- **Reading passage**
------------------------------------------------

Yesterday, the City Office of Emergency Management (OEM) rejected my request for information as to the links between OEM and Krucial. Its FOIL officer stated, “There is no contract between Krucial Staffing and OEM.” I would have thought this agency had some agreement with Krucial. And what about HHC – which can just as quickly deny connection to Krucial. But HHC stuck me with, “we’re too busy.” I appealed that determination and HHC rejected it again. Why not come out and say yes or no? OEM did. I fine-tuned my request to OEM because that agency might have subcontracted with another agency to hire Krucial Staffing. We’ll see what they say in the statutory five days, or reasonably after that.
I might have been misinformed all along, but I can’t say for sure. While there were apparent hints and I still don’t know, maybe FEMA is responsible for hiring Krucial. Thus it need not comment. This speaks to the federal government’s response to the pandemic, which, perhaps, the City didn’t want to upset because Donald Trump is withholding aid? It’s a reasonable theory.
C. Krucial’s Lawyers Threaten Gregory Antollino
Krucial’s law firm, Lathrop GPM in Kansas City, contacted me a week ago, warning me not to “publically post [or] communicat[e] false statements about” Krucial and Brian Cleary. Lathrop GPM is marketing itself to defending corporations in the pandemic. As for me, Lathrop said my “conduct . . . might” violate the Rules of Professional Responsibility in New York. He did not tell me how even when I asked for clarification. The rule in New York is that lawyers cannot invoke the disciplinary rules to obtain a “civil advantage.”

------------------------------------------------

(Saved data entries)
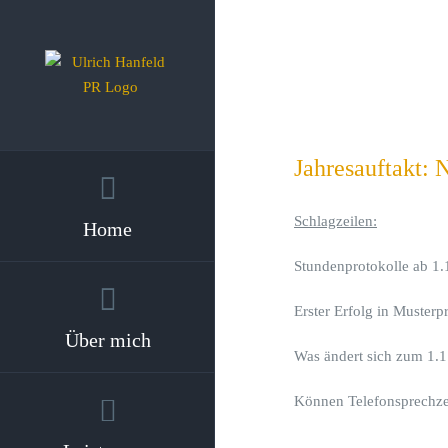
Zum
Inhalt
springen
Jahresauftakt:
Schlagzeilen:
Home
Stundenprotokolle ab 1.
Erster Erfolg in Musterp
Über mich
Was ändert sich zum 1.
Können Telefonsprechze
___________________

------------------------------------------------

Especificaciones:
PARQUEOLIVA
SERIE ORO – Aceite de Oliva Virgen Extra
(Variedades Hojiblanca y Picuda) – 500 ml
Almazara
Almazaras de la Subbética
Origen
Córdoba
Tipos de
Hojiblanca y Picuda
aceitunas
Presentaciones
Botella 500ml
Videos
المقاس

------------------------------------------------

- **Work order**
Name every person mentioned by name in the passage about Krucial Staffing. Rely only on the passage and ignore the lines.

- **Solution to this exercise**
Donald Trump, Gregory Antollino, Brian Cleary